* [What is being asked] Reproduce every one of the records below word for word, with no line altered or left out.

* [Dataset records]
::::::::::

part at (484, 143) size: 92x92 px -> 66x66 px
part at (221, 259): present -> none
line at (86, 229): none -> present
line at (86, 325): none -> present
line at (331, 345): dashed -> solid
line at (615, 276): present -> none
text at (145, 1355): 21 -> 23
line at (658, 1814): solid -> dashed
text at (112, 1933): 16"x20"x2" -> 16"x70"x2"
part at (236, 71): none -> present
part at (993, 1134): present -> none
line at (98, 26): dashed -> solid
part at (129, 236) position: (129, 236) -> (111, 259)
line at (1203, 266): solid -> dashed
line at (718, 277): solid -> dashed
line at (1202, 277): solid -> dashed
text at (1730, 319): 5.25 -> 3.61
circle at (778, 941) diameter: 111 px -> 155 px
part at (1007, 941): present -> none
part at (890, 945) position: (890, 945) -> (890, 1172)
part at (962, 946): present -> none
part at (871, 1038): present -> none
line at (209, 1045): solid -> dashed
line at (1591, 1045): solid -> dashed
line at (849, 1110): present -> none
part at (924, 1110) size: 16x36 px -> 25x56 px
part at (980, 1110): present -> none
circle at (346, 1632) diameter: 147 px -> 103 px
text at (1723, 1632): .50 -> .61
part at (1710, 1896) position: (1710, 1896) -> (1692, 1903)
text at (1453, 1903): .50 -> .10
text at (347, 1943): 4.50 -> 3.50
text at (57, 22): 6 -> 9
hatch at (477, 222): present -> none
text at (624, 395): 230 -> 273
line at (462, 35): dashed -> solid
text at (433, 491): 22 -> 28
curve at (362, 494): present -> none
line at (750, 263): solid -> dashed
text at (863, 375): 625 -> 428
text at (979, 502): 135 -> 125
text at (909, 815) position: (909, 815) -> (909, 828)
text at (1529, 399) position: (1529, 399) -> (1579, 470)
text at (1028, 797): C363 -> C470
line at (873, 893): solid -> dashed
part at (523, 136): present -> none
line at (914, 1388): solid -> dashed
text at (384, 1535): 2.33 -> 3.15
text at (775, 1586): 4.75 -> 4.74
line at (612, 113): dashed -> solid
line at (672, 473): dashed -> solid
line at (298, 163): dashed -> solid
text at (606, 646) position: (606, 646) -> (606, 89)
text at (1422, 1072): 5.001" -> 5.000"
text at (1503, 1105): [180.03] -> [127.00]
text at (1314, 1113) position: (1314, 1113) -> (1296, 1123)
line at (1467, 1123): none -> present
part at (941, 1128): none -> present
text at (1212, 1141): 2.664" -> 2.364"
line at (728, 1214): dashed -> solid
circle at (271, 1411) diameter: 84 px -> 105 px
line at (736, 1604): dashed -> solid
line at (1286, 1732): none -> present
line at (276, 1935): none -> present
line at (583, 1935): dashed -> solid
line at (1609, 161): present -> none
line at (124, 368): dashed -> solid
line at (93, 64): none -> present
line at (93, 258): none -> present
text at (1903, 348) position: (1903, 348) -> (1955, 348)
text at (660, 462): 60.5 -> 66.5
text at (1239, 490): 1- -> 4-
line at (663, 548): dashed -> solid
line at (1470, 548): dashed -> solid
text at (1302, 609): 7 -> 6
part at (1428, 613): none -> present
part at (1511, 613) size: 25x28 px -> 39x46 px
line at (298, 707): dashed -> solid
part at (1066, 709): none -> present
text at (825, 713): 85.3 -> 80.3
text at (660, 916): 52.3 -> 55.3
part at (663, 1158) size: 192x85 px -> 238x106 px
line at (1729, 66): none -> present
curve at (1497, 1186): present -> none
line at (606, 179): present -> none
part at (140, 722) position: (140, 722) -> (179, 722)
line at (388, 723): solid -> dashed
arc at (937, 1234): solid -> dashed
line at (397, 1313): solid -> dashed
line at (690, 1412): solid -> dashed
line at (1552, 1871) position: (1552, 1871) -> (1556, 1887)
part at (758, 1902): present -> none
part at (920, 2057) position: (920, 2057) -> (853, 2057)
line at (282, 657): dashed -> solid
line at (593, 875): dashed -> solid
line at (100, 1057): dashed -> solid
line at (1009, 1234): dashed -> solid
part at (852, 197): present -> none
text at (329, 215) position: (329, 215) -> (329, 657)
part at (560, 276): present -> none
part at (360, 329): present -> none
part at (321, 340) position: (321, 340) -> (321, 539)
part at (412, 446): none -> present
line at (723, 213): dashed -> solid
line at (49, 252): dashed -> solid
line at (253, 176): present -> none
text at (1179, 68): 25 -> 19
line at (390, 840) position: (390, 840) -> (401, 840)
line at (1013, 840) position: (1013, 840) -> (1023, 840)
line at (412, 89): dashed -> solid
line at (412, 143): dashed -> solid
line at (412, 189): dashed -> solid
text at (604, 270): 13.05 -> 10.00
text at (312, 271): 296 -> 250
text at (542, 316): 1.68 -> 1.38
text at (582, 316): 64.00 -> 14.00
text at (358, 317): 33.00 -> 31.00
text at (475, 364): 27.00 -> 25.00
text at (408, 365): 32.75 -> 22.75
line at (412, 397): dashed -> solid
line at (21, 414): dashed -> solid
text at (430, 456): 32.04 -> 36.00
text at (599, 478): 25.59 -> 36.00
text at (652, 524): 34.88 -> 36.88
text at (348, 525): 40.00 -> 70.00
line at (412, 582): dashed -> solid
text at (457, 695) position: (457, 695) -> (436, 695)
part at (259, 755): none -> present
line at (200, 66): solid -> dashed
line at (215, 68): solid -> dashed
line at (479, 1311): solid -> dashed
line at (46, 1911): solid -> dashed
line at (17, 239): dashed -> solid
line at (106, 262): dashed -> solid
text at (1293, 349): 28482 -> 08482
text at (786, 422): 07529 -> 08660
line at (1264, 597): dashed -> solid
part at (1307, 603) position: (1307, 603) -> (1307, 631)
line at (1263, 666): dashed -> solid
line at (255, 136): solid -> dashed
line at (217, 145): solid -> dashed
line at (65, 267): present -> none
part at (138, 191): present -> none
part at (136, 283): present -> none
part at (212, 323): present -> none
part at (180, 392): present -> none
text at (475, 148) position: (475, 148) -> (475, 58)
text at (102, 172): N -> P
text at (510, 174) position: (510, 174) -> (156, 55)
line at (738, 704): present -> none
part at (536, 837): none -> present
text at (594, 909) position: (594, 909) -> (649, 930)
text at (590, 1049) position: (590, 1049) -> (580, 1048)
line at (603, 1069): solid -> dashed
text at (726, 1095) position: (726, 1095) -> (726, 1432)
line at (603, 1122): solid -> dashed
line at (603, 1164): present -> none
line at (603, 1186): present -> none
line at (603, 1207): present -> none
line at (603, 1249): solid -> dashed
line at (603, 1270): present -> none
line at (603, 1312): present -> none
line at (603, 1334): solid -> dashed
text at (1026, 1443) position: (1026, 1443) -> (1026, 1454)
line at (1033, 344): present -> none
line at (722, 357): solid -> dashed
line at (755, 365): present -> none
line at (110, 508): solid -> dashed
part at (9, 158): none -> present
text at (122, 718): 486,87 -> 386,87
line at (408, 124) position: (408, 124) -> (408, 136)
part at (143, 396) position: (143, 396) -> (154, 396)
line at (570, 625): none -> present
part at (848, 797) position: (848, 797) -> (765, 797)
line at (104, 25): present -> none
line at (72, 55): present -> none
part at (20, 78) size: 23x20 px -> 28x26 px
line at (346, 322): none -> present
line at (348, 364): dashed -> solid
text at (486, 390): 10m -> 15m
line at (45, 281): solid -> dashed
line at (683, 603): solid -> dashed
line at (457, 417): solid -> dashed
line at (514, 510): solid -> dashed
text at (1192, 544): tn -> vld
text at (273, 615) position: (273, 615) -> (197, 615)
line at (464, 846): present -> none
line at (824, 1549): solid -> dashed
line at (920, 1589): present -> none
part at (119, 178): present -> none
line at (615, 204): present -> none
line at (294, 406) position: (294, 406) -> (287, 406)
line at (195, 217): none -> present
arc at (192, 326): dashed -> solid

::::::::::

* [Complete response]
part at (484, 143) size: 92x92 px -> 66x66 px
part at (221, 259): present -> none
line at (86, 229): none -> present
line at (86, 325): none -> present
line at (331, 345): dashed -> solid
line at (615, 276): present -> none
text at (145, 1355): 21 -> 23
line at (658, 1814): solid -> dashed
text at (112, 1933): 16"x20"x2" -> 16"x70"x2"
part at (236, 71): none -> present
part at (993, 1134): present -> none
line at (98, 26): dashed -> solid
part at (129, 236) position: (129, 236) -> (111, 259)
line at (1203, 266): solid -> dashed
line at (718, 277): solid -> dashed
line at (1202, 277): solid -> dashed
text at (1730, 319): 5.25 -> 3.61
circle at (778, 941) diameter: 111 px -> 155 px
part at (1007, 941): present -> none
part at (890, 945) position: (890, 945) -> (890, 1172)
part at (962, 946): present -> none
part at (871, 1038): present -> none
line at (209, 1045): solid -> dashed
line at (1591, 1045): solid -> dashed
line at (849, 1110): present -> none
part at (924, 1110) size: 16x36 px -> 25x56 px
part at (980, 1110): present -> none
circle at (346, 1632) diameter: 147 px -> 103 px
text at (1723, 1632): .50 -> .61
part at (1710, 1896) position: (1710, 1896) -> (1692, 1903)
text at (1453, 1903): .50 -> .10
text at (347, 1943): 4.50 -> 3.50
text at (57, 22): 6 -> 9
hatch at (477, 222): present -> none
text at (624, 395): 230 -> 273
line at (462, 35): dashed -> solid
text at (433, 491): 22 -> 28
curve at (362, 494): present -> none
line at (750, 263): solid -> dashed
text at (863, 375): 625 -> 428
text at (979, 502): 135 -> 125
text at (909, 815) position: (909, 815) -> (909, 828)
text at (1529, 399) position: (1529, 399) -> (1579, 470)
text at (1028, 797): C363 -> C470
line at (873, 893): solid -> dashed
part at (523, 136): present -> none
line at (914, 1388): solid -> dashed
text at (384, 1535): 2.33 -> 3.15
text at (775, 1586): 4.75 -> 4.74
line at (612, 113): dashed -> solid
line at (672, 473): dashed -> solid
line at (298, 163): dashed -> solid
text at (606, 646) position: (606, 646) -> (606, 89)
text at (1422, 1072): 5.001" -> 5.000"
text at (1503, 1105): [180.03] -> [127.00]
text at (1314, 1113) position: (1314, 1113) -> (1296, 1123)
line at (1467, 1123): none -> present
part at (941, 1128): none -> present
text at (1212, 1141): 2.664" -> 2.364"
line at (728, 1214): dashed -> solid
circle at (271, 1411) diameter: 84 px -> 105 px
line at (736, 1604): dashed -> solid
line at (1286, 1732): none -> present
line at (276, 1935): none -> present
line at (583, 1935): dashed -> solid
line at (1609, 161): present -> none
line at (124, 368): dashed -> solid
line at (93, 64): none -> present
line at (93, 258): none -> present
text at (1903, 348) position: (1903, 348) -> (1955, 348)
text at (660, 462): 60.5 -> 66.5
text at (1239, 490): 1- -> 4-
line at (663, 548): dashed -> solid
line at (1470, 548): dashed -> solid
text at (1302, 609): 7 -> 6
part at (1428, 613): none -> present
part at (1511, 613) size: 25x28 px -> 39x46 px
line at (298, 707): dashed -> solid
part at (1066, 709): none -> present
text at (825, 713): 85.3 -> 80.3
text at (660, 916): 52.3 -> 55.3
part at (663, 1158) size: 192x85 px -> 238x106 px
line at (1729, 66): none -> present
curve at (1497, 1186): present -> none
line at (606, 179): present -> none
part at (140, 722) position: (140, 722) -> (179, 722)
line at (388, 723): solid -> dashed
arc at (937, 1234): solid -> dashed
line at (397, 1313): solid -> dashed
line at (690, 1412): solid -> dashed
line at (1552, 1871) position: (1552, 1871) -> (1556, 1887)
part at (758, 1902): present -> none
part at (920, 2057) position: (920, 2057) -> (853, 2057)
line at (282, 657): dashed -> solid
line at (593, 875): dashed -> solid
line at (100, 1057): dashed -> solid
line at (1009, 1234): dashed -> solid
part at (852, 197): present -> none
text at (329, 215) position: (329, 215) -> (329, 657)
part at (560, 276): present -> none
part at (360, 329): present -> none
part at (321, 340) position: (321, 340) -> (321, 539)
part at (412, 446): none -> present
line at (723, 213): dashed -> solid
line at (49, 252): dashed -> solid
line at (253, 176): present -> none
text at (1179, 68): 25 -> 19
line at (390, 840) position: (390, 840) -> (401, 840)
line at (1013, 840) position: (1013, 840) -> (1023, 840)
line at (412, 89): dashed -> solid
line at (412, 143): dashed -> solid
line at (412, 189): dashed -> solid
text at (604, 270): 13.05 -> 10.00
text at (312, 271): 296 -> 250
text at (542, 316): 1.68 -> 1.38
text at (582, 316): 64.00 -> 14.00
text at (358, 317): 33.00 -> 31.00
text at (475, 364): 27.00 -> 25.00
text at (408, 365): 32.75 -> 22.75
line at (412, 397): dashed -> solid
line at (21, 414): dashed -> solid
text at (430, 456): 32.04 -> 36.00
text at (599, 478): 25.59 -> 36.00
text at (652, 524): 34.88 -> 36.88
text at (348, 525): 40.00 -> 70.00
line at (412, 582): dashed -> solid
text at (457, 695) position: (457, 695) -> (436, 695)
part at (259, 755): none -> present
line at (200, 66): solid -> dashed
line at (215, 68): solid -> dashed
line at (479, 1311): solid -> dashed
line at (46, 1911): solid -> dashed
line at (17, 239): dashed -> solid
line at (106, 262): dashed -> solid
text at (1293, 349): 28482 -> 08482
text at (786, 422): 07529 -> 08660
line at (1264, 597): dashed -> solid
part at (1307, 603) position: (1307, 603) -> (1307, 631)
line at (1263, 666): dashed -> solid
line at (255, 136): solid -> dashed
line at (217, 145): solid -> dashed
line at (65, 267): present -> none
part at (138, 191): present -> none
part at (136, 283): present -> none
part at (212, 323): present -> none
part at (180, 392): present -> none
text at (475, 148) position: (475, 148) -> (475, 58)
text at (102, 172): N -> P
text at (510, 174) position: (510, 174) -> (156, 55)
line at (738, 704): present -> none
part at (536, 837): none -> present
text at (594, 909) position: (594, 909) -> (649, 930)
text at (590, 1049) position: (590, 1049) -> (580, 1048)
line at (603, 1069): solid -> dashed
text at (726, 1095) position: (726, 1095) -> (726, 1432)
line at (603, 1122): solid -> dashed
line at (603, 1164): present -> none
line at (603, 1186): present -> none
line at (603, 1207): present -> none
line at (603, 1249): solid -> dashed
line at (603, 1270): present -> none
line at (603, 1312): present -> none
line at (603, 1334): solid -> dashed
text at (1026, 1443) position: (1026, 1443) -> (1026, 1454)
line at (1033, 344): present -> none
line at (722, 357): solid -> dashed
line at (755, 365): present -> none
line at (110, 508): solid -> dashed
part at (9, 158): none -> present
text at (122, 718): 486,87 -> 386,87
line at (408, 124) position: (408, 124) -> (408, 136)
part at (143, 396) position: (143, 396) -> (154, 396)
line at (570, 625): none -> present
part at (848, 797) position: (848, 797) -> (765, 797)
line at (104, 25): present -> none
line at (72, 55): present -> none
part at (20, 78) size: 23x20 px -> 28x26 px
line at (346, 322): none -> present
line at (348, 364): dashed -> solid
text at (486, 390): 10m -> 15m
line at (45, 281): solid -> dashed
line at (683, 603): solid -> dashed
line at (457, 417): solid -> dashed
line at (514, 510): solid -> dashed
text at (1192, 544): tn -> vld
text at (273, 615) position: (273, 615) -> (197, 615)
line at (464, 846): present -> none
line at (824, 1549): solid -> dashed
line at (920, 1589): present -> none
part at (119, 178): present -> none
line at (615, 204): present -> none
line at (294, 406) position: (294, 406) -> (287, 406)
line at (195, 217): none -> present
arc at (192, 326): dashed -> solid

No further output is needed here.